当我使用find_all()
时,我应该得到100个结果,但我只得到25个。
CODE
以下是我抓取tweakers并尝试返回类等于largethumb的每个元素的代码。
一旦我这样做,我就过滤出名称和价格。
my_url = 'https://tweakers.net/categorie/545/geheugen-intern/producten/'
uReq(my_url)
uClient = uReq(my_url)
page_html = uClient.read()
uClient.close()
page_soup = soup(page_html, "html.parser")
#should be 100 tr object's
products = page_soup.find_all("tr", attrs={"class": "largethumb"})
for product in products:
title = product.p.text
price_container = product.find_all("p", {"class": "price"})
price = price_container[0].text
lijst = title, price
print(lijst)
RESULT
结果是这个的25倍。
('Corsair Vengeance LPX CMK16GX4M2B3000C15', '€ 174,90')
答案 0 :(得分:1)
默认情况下,相关网站会显示25个搜索结果。如果您的网络浏览器不同,那是因为您的浏览器有来自相关网站的Cookie。如果您想获得100个结果,请按以下方式修改my_url
:
my_url = 'https://tweakers.net/categorie/545/geheugen-intern/producten/?pageSize=100&page=1'
uReq(my_url)
uClient = uReq(my_url)
page_html = uClient.read()
uClient.close()
page_soup = soup(page_html, "html.parser")
# WILL be 100 tr object's
products = page_soup.find_all("tr", attrs={"class": "largethumb"})
for product in products:
title = product.p.text
price_container = product.find_all("p", {"class": "price"})

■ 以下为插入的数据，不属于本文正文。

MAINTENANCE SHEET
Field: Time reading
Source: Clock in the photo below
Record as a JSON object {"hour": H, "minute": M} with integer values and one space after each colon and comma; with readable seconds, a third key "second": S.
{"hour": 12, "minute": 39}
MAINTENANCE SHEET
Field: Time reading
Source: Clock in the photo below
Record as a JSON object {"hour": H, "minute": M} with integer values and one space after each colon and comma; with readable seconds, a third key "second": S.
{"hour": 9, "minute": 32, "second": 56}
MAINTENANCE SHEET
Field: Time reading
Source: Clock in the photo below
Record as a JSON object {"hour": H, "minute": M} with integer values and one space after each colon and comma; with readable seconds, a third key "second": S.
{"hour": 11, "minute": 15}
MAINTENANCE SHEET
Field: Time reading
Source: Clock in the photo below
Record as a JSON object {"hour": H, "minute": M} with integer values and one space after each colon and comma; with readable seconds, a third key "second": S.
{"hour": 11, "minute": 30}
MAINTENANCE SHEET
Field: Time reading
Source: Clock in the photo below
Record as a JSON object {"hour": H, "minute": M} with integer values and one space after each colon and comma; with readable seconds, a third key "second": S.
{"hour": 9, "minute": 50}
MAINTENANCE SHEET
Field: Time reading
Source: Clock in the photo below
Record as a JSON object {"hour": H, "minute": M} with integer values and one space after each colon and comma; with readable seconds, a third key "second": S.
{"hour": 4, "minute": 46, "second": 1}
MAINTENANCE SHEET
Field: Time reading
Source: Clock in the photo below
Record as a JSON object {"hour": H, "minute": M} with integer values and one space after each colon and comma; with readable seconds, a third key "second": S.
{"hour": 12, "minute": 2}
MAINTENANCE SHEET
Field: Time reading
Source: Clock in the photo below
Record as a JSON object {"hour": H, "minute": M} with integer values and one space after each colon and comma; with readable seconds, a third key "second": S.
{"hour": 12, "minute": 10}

price = price_container[0].text
lijst = title, price
print(lijst)
证明它有效:
>>> from requests import get
>>> from bs4 import BeautifulSoup
>>> my_url = 'https://tweakers.net/categorie/545/geheugen-
intern/producten/?pageSize=100&page=1'
>>> r = get(my_url)
>>> soup = BeautifulSoup(r.content, 'html5lib')
>>> len(soup.find_all('tr', attrs={"class": "largethumb"}))
100
如果将鼠标悬停在左下角的100个结果按钮上,则会看到此网址是他们重定向到的内容。快乐刮!
答案 1 :(得分:1)
试一试。它将获取所有25个结果:
from bs4 import BeautifulSoup
import requests
res =requests.get('https://tweakers.net/categorie/545/geheugen-intern/producten/')
soup = BeautifulSoup(res.text, "lxml")
for product in soup.find_all(class_="largethumb"):
title = product.find_all(class_="editionName")[0]['title']
price = product.find_all(class_="price")[0].text
print(title,price)
顺便说一句,您提供的链接在每页显示25个结果。